__本文の一部__
昨日2/17(日)、
広島市子ども療育センター心療部長 岡田隆介先生
の
ご講演があり、受講してきた。
13時から17時、約4時間のぶっ通しのご講演。
聴いている我々も長丁場だが、
講師の岡田先生は、大変お疲れになられたのではないだろうか。
非常に有意義なご講演であり、
このご講演は、
以後の私の診療に大きな影響を及ぼすと考える。
今年の二月上旬は、人生に大きな転機となるものが、
立て続けに起こっている。
先日の鈴木紀子氏の話し方の講座で感動したので、
そう感動するものには出会わないであろうと思っていたところに、
昨日の講座に、大いに感動。
そのポイントを述べたい。
【1】医学診療モデルとこころの診療モデルの相違。
*医学診療モデル
『見立て』:データの示す客観的な根拠
『手立て』:原因に対する合理的な対応
*心の診療モデル
『見立て』:「語り」の織り合わせ
(「語られているところ」によるもので、根拠はなく、曖昧である。)

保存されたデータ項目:
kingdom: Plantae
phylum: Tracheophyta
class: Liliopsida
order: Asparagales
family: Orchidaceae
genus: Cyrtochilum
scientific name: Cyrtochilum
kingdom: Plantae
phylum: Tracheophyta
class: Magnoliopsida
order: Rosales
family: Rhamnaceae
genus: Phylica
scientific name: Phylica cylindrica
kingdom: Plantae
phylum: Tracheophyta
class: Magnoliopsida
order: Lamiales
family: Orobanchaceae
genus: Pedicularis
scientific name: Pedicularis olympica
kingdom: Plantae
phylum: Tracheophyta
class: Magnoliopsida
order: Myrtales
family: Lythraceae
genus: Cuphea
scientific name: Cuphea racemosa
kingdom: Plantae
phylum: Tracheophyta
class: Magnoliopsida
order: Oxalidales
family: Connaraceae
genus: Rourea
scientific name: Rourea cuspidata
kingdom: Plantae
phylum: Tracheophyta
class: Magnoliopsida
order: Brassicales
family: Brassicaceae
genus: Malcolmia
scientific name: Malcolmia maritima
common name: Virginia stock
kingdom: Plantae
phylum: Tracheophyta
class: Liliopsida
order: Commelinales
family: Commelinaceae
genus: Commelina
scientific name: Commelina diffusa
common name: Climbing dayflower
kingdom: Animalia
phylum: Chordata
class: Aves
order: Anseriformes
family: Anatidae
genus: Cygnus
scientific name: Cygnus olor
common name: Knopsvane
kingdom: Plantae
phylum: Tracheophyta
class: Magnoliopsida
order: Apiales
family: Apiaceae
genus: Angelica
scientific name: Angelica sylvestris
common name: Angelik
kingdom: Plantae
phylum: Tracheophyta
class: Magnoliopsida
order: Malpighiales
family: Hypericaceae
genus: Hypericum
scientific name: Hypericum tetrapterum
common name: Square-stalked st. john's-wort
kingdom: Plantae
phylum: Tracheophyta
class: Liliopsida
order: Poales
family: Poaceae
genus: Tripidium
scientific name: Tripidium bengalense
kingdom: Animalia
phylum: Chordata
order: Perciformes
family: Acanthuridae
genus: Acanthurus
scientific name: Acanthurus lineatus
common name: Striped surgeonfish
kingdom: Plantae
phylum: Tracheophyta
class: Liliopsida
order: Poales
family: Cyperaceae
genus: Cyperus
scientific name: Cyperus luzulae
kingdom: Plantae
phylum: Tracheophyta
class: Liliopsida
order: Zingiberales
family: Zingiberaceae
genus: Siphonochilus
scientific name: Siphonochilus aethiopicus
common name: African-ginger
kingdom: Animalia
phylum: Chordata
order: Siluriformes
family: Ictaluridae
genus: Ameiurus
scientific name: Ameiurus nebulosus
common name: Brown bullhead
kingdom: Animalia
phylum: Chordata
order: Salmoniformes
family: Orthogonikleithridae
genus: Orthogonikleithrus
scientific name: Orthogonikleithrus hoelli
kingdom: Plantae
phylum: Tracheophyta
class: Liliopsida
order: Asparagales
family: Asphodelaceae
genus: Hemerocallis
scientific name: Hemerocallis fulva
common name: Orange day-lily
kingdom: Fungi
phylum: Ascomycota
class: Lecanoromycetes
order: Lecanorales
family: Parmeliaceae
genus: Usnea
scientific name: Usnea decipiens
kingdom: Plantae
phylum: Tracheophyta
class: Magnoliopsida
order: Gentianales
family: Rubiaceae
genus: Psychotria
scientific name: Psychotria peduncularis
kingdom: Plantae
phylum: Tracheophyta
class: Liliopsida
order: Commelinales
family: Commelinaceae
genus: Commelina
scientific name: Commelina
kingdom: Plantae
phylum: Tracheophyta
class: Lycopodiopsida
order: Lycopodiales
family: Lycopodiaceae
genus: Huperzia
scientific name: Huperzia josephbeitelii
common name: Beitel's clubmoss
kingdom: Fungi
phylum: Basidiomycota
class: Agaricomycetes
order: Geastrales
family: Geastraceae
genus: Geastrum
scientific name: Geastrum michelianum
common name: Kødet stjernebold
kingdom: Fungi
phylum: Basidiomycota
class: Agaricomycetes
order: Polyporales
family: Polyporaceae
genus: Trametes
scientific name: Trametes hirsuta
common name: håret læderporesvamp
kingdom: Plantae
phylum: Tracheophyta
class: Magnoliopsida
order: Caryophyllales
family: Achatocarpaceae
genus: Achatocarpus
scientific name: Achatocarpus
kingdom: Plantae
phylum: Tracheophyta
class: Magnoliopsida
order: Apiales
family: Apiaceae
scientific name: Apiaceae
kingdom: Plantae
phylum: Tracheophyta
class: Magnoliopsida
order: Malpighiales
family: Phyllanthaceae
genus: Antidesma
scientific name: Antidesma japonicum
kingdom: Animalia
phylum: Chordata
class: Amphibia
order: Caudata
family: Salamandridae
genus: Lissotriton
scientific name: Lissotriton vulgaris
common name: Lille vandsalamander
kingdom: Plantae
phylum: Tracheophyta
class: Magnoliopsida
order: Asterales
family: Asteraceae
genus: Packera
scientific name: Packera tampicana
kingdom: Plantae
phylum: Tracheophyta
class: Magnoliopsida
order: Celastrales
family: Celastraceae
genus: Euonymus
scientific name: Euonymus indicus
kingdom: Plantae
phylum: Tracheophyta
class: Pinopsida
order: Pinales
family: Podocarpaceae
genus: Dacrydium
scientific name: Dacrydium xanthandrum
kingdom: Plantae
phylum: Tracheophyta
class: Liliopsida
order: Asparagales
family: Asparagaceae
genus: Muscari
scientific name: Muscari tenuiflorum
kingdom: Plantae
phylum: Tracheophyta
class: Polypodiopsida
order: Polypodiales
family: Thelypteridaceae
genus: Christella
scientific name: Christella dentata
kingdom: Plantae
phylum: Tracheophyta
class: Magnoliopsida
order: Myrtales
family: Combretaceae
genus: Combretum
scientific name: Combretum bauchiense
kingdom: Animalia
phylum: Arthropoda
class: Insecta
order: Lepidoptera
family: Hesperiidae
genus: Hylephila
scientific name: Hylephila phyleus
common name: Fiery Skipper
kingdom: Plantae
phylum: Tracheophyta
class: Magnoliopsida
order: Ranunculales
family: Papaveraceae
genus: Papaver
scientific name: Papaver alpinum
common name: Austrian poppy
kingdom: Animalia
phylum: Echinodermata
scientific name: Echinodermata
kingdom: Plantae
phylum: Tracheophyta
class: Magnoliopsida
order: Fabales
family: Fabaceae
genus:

__取り組む課題__
A - 講演の報告文について、次の問いに答えよ。
(i) 講演は何時から何時まで行われたか。
(ii) 講師の岡田隆介先生の肩書きは何か。
(iii) 医学診療モデルの『手立て』はどのように説明されているか。
B - 講演の報告文で、心の診療モデルの『見立て』が曖昧だとされている理由を一、二文で説明せよ。
C - 講演の報告文を、最後の文に続けて書き継げ。

__各課題の解答__
A -
(i) 13時から17時まで行われた。
(ii) 広島市子ども療育センター心療部長である。
(iii) 原因に対する合理的な対応と説明されている。

B - 心の診療モデルの『見立て』は「語られているところ」によるものであり、根拠がない。そのため曖昧だとされている。

C -
『手立て』:認識の枠組みの再構成(差異への意味づけ)
⇒心の診療は、証拠のないところに証拠を見出し、根拠のないところに根拠ある治療をしなくてはならない。非常に曖昧な診療と見受けられるが、この曖昧さをのり越えて、診療していく必要がある。
【2】発達課題
1)幼児期の発達課題
①共有の経験をすること
一緒に使う、よって、「孤独」ではない。しかし、一緒に使うから、「我慢」しなくちゃならない。
②貢献の体験をすること
「自分は、あてにされている」という体験。
乳幼児が何を貢献できるか→いてくれるだけ、という「存在そのもの」が貢献している。
③割り込みのスキル
集団の中に入っていけるスキル。
これら①②③を「家の中の居場所」でもつ時期。
2)児童期
①学校の理不尽さと折り合いをつける
②空気を読み距離を測る
これら①②を「学校の居場所」でもつ時期
3)思春期・・・一番難しい
①自分のイケテルところを切り札に
②手持ちの札で生きる決意を固める
これら①②を「自分の中の居場所」でもつ時期
(アイデンティテーの確立ともいう)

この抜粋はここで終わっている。